> **EXERCISE AIM**
Reproduce the entries word for word but drop every picture.

> **PROVIDED DATA**
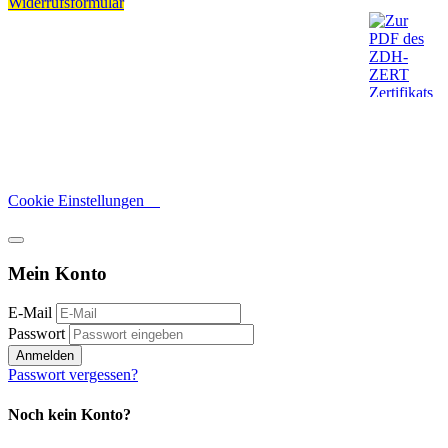
Widerrufsformular
Cookie Einstellungen
Mein Konto
E-Mail
Passwort
Anmelden
Passwort vergessen?
Noch kein Konto?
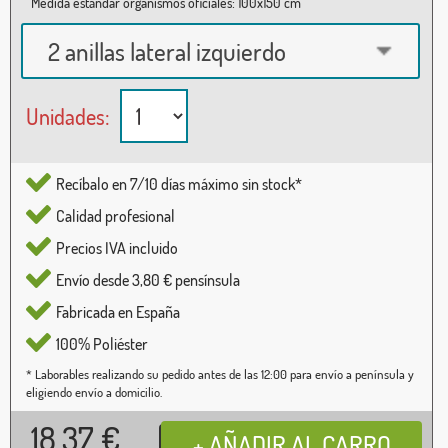
Medida estándar organismos oficiales: 100x150 cm
2 anillas lateral izquierdo
Unidades:
Recíbalo en 7/10 días máximo sin stock*
Calidad profesional
Precios IVA incluido
Envío desde 3,80 € pensínsula
Fabricada en España
100% Poliéster
* Laborables realizando su pedido antes de las 12:00 para envío a península y
eligiendo envío a domicilio.
18,37
€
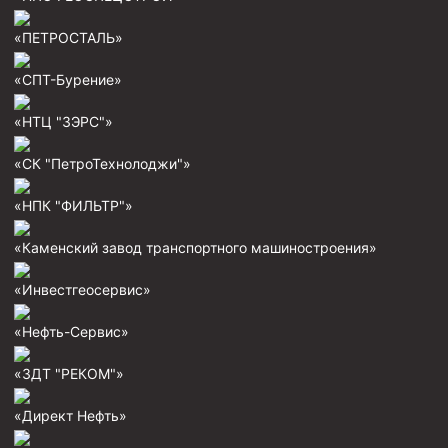
Муфта ОТТМ 146
«ПЕТРОСТАЛЬ»
Муфта БТС 324
«СПТ-Бурение»
Муфта БТС 245
«НТЦ "ЗЭРС"»
Муфта БТС 178
«СК "ПетроТехнолоджи"»
Муфта БТС 168
Муфта ОТТМ 127
«НПК "ФИЛЬТР"»
Муфта БТС 146
«Каменский завод транспортного машиностроения»
Муфта ОТТМ 245
«Инвестгеосервис»
Муфта ОТТМ 324
«Нефть-Сервис»
Муфта ОТТМ 178
Муфта ОТТМ 168
«ЗДТ "РЕКОМ"»
Муфта ОТТМ 114
«Директ Нефть»
Муфта ОТТГ 168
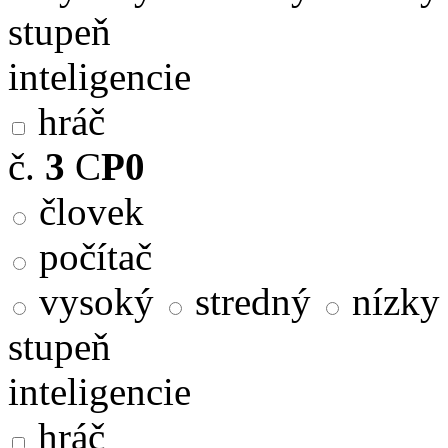
stupeň
inteligencie
hráč
č.
3
C
P0
človek
počítač
vysoký
stredný
nízky
stupeň
inteligencie
hráč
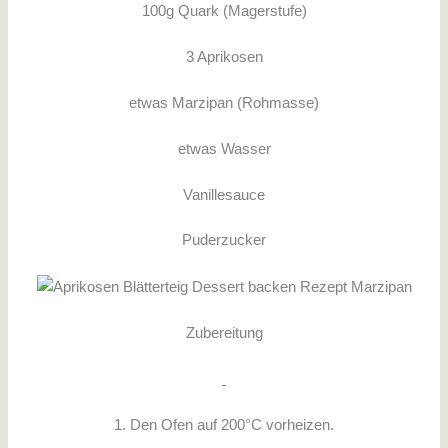
100g Quark (Magerstufe)
3 Aprikosen
etwas Marzipan (Rohmasse)
etwas Wasser
Vanillesauce
Puderzucker
Zubereitung
1. Den Ofen auf 200°C vorheizen.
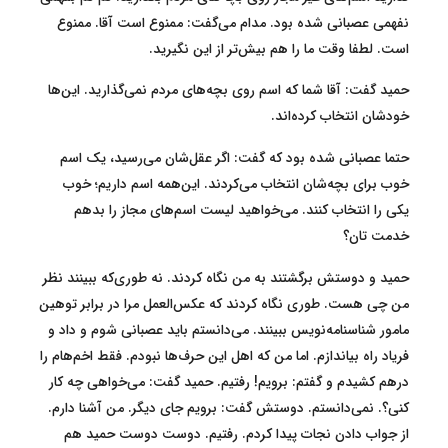
نفهمی عصبانی شده بود. مدام می‌گفت: ممنوع است آقا. ممنوع
است. لطفا وقت ما را هم بیش‌تر از این نگیرید.
حمید گفت: آقا شما که اسم روی بچه‌های مردم نمی‌گذارید. این‌ها
خودشان انتخاب کرده‌اند.
حتما عصبانی شده بود که گفت: اگر عقل‌شان می‌رسید، یک اسم
خوب برای بچه‌شان انتخاب می‌کردند. این‌همه اسم داریم؛ خوب
یکی را انتخاب کنند. می‌خواهید لیست اسم‌های مجاز را بدهم
خدمت تان؟
حمید و دوستش برگشتند به من نگاه کردند. نه طوری‌که ببینند نظر
من چی هست. طوری نگاه کردند که عکس‌العمل مرا در برابر توهین
مامور شناسنامه‌نویس ببینند. می‌دانستم باید عصبانی شوم و داد و
فریاد راه بیاندازم. اما من که اهل این حرف‌ها نبودم. فقط اخم‌هام را
درهم کشیدم و گفتم: برویم! رفتیم. حمید گفت: می‌خواهی چه کار
کنی؟. نمی‌دانستم. دوستش گفت: برویم جای دیگر. من آشنا دارم.
از جواب دادن نجات پیدا کردم. رفتیم. دوست دوست حمید هم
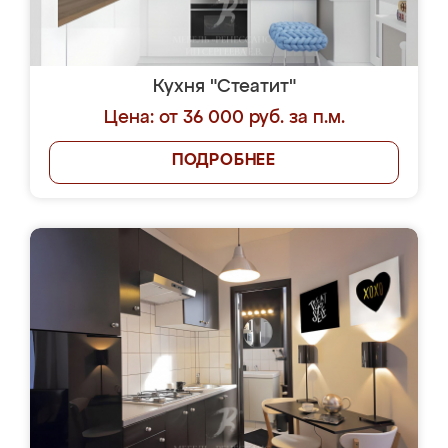
Кухня "Стеатит"
Цена: от 36 000 руб. за п.м.
ПОДРОБНЕЕ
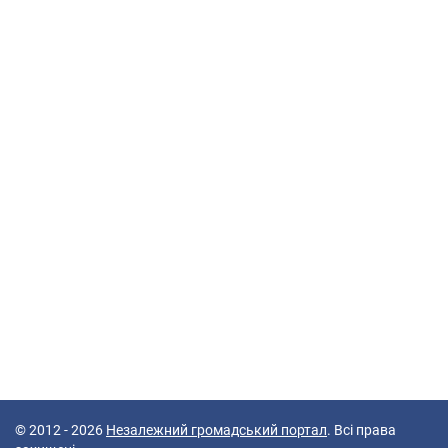
© 2012 - 2026
Незалежний громадський портал
. Всі права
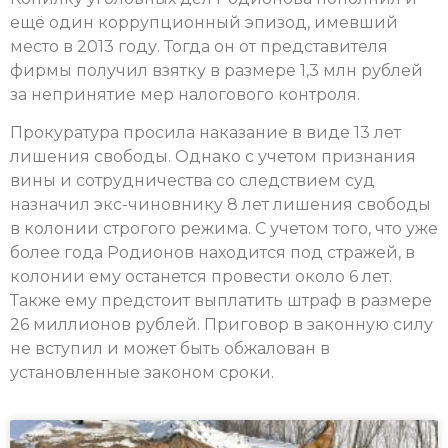
ещё один коррупционный эпизод, имевший
место в 2013 году. Тогда он от представителя
фирмы получил взятку в размере 1,3 млн рублей
за непринятие мер налогового контроля.
Прокуратура просила наказание в виде 13 лет
лишения свободы. Однако с учетом признания
вины и сотрудничества со следствием суд
назначил экс-чиновнику 8 лет лишения свободы
в колонии строгого режима. С учетом того, что уже
более года Родионов находится под стражей, в
колонии ему останется провести около 6 лет.
Также ему предстоит выплатить штраф в размере
26 миллионов рублей. Приговор в законную силу
не вступил и может быть обжалован в
установленные законом сроки.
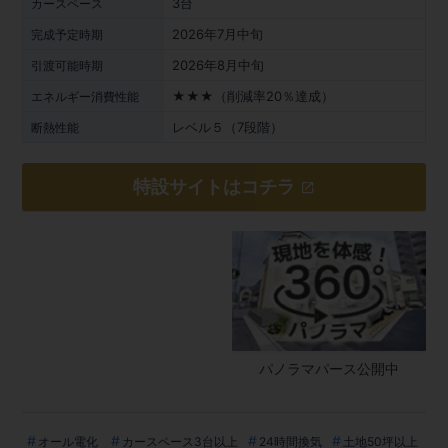
3台
カースペース
2026年7月中旬
完成予定時期
2026年8月中旬
引渡可能時期
★★★（削減率20％達成）
エネルギー消費性能
レベル５（7段階）
断熱性能
特設サイトはコチラ
パノラマパース公開中
オール電化
カースペース3台以上
24時間換気
土地50坪以上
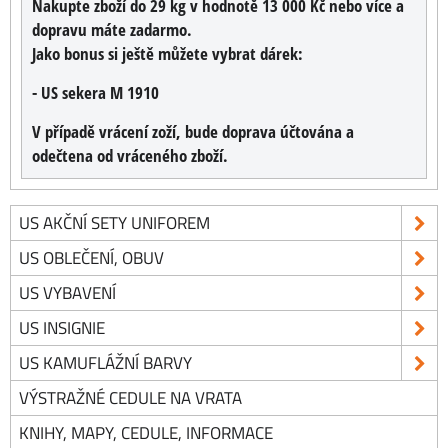
Nakupte zboží do 29 kg v hodnotě 13 000 Kč nebo více a
dopravu máte zadarmo.
Jako bonus si ještě můžete vybrat dárek:
- US sekera M 1910
V případě vrácení zoží, bude doprava účtována a
odečtena od vráceného zboží.
US AKČNÍ SETY UNIFOREM
US OBLEČENÍ, OBUV
US VYBAVENÍ
US INSIGNIE
US KAMUFLÁŽNÍ BARVY
VÝSTRAŽNÉ CEDULE NA VRATA
KNIHY, MAPY, CEDULE, INFORMACE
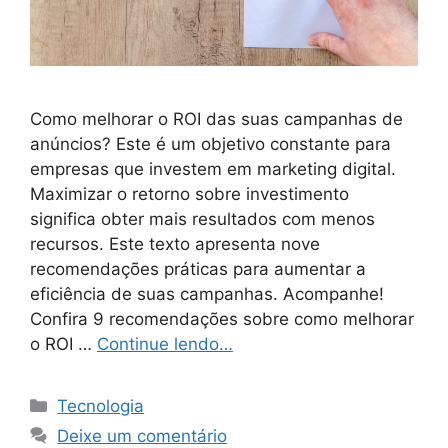
Como melhorar o ROI das suas campanhas de
anúncios? Este é um objetivo constante para
empresas que investem em marketing digital.
Maximizar o retorno sobre investimento
significa obter mais resultados com menos
recursos. Este texto apresenta nove
recomendações práticas para aumentar a
eficiência de suas campanhas. Acompanhe!
Confira 9 recomendações sobre como melhorar
o ROI …
Continue lendo…
Categorias
Tecnologia
Deixe um comentário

> **WRITTEN REPLY**
Widerrufsformular
Cookie Einstellungen
Mein Konto
E-Mail
Passwort
Anmelden
Passwort vergessen?
Noch kein Konto?
Medida estándar organismos oficiales: 100x150 cm
2 anillas lateral izquierdo
Unidades:
Recíbalo en 7/10 días máximo sin stock*
Calidad profesional
Precios IVA incluido
Envío desde 3,80 € pensínsula
Fabricada en España
100% Poliéster
* Laborables realizando su pedido antes de las 12:00 para envío a península y
eligiendo envío a domicilio.
18,37
€
Муфта ОТТМ 146
«ПЕТРОСТАЛЬ»
Муфта БТС 324
«СПТ-Бурение»
Муфта БТС 245
«НТЦ "ЗЭРС"»
Муфта БТС 178
«СК "ПетроТехнолоджи"»
Муфта БТС 168
Муфта ОТТМ 127
«НПК "ФИЛЬТР"»
Муфта БТС 146
«Каменский завод транспортного машиностроения»
Муфта ОТТМ 245
«Инвестгеосервис»
Муфта ОТТМ 324
«Нефть-Сервис»
Муфта ОТТМ 178
Муфта ОТТМ 168
«ЗДТ "РЕКОМ"»
Муфта ОТТМ 114
«Директ Нефть»
Муфта ОТТГ 168
stupeň
inteligencie
hráč
č.
3
C
P0
človek
počítač
vysoký
stredný
nízky
stupeň
inteligencie
hráč
100g Quark (Magerstufe)
3 Aprikosen
etwas Marzipan (Rohmasse)
etwas Wasser
Vanillesauce
Puderzucker
Zubereitung
1. Den Ofen auf 200°C vorheizen.
نفهمی عصبانی شده بود. مدام می‌گفت: ممنوع است آقا. ممنوع
است. لطفا وقت ما را هم بیش‌تر از این نگیرید.
حمید گفت: آقا شما که اسم روی بچه‌های مردم نمی‌گذارید. این‌ها
خودشان انتخاب کرده‌اند.
حتما عصبانی شده بود که گفت: اگر عقل‌شان می‌رسید، یک اسم
خوب برای بچه‌شان انتخاب می‌کردند. این‌همه اسم داریم؛ خوب
یکی را انتخاب کنند. می‌خواهید لیست اسم‌های مجاز را بدهم
خدمت تان؟
حمید و دوستش برگشتند به من نگاه کردند. نه طوری‌که ببینند نظر
من چی هست. طوری نگاه کردند که عکس‌العمل مرا در برابر توهین
مامور شناسنامه‌نویس ببینند. می‌دانستم باید عصبانی شوم و داد و
فریاد راه بیاندازم. اما من که اهل این حرف‌ها نبودم. فقط اخم‌هام را
درهم کشیدم و گفتم: برویم! رفتیم. حمید گفت: می‌خواهی چه کار
کنی؟. نمی‌دانستم. دوستش گفت: برویم جای دیگر. من آشنا دارم.
از جواب دادن نجات پیدا کردم. رفتیم. دوست دوست حمید هم
Кухня "Стеатит"
Цена: от 36 000 руб. за п.м.
ПОДРОБНЕЕ
© 2012 - 2026
Незалежний громадський портал
. Всі права
ещё один коррупционный эпизод, имевший
место в 2013 году. Тогда он от представителя
фирмы получил взятку в размере 1,3 млн рублей
за непринятие мер налогового контроля.
Прокуратура просила наказание в виде 13 лет
лишения свободы. Однако с учетом признания
вины и сотрудничества со следствием суд
назначил экс-чиновнику 8 лет лишения свободы
в колонии строгого режима. С учетом того, что уже
более года Родионов находится под стражей, в
колонии ему останется провести около 6 лет.
Также ему предстоит выплатить штраф в размере
26 миллионов рублей. Приговор в законную силу
не вступил и может быть обжалован в
установленные законом сроки.
3台
カースペース
2026年7月中旬
完成予定時期
2026年8月中旬
引渡可能時期
★★★（削減率20％達成）
エネルギー消費性能
レベル５（7段階）
断熱性能
特設サイトはコチラ
パノラマパース公開中
オール電化
カースペース3台以上
24時間換気
土地50坪以上
Nakupte zboží do 29 kg v hodnotě 13 000 Kč nebo více a
dopravu máte zadarmo.
Jako bonus si ještě můžete vybrat dárek:
- US sekera M 1910
V případě vrácení zoží, bude doprava účtována a
odečtena od vráceného zboží.
US AKČNÍ SETY UNIFOREM
US OBLEČENÍ, OBUV
US VYBAVENÍ
US INSIGNIE
US KAMUFLÁŽNÍ BARVY
VÝSTRAŽNÉ CEDULE NA VRATA
KNIHY, MAPY, CEDULE, INFORMACE
Como melhorar o ROI das suas campanhas de
anúncios? Este é um objetivo constante para
empresas que investem em marketing digital.
Maximizar o retorno sobre investimento
significa obter mais resultados com menos
recursos. Este texto apresenta nove
recomendações práticas para aumentar a
eficiência de suas campanhas. Acompanhe!
Confira 9 recomendações sobre como melhorar
o ROI …
Continue lendo…
Categorias
Tecnologia
Deixe um comentário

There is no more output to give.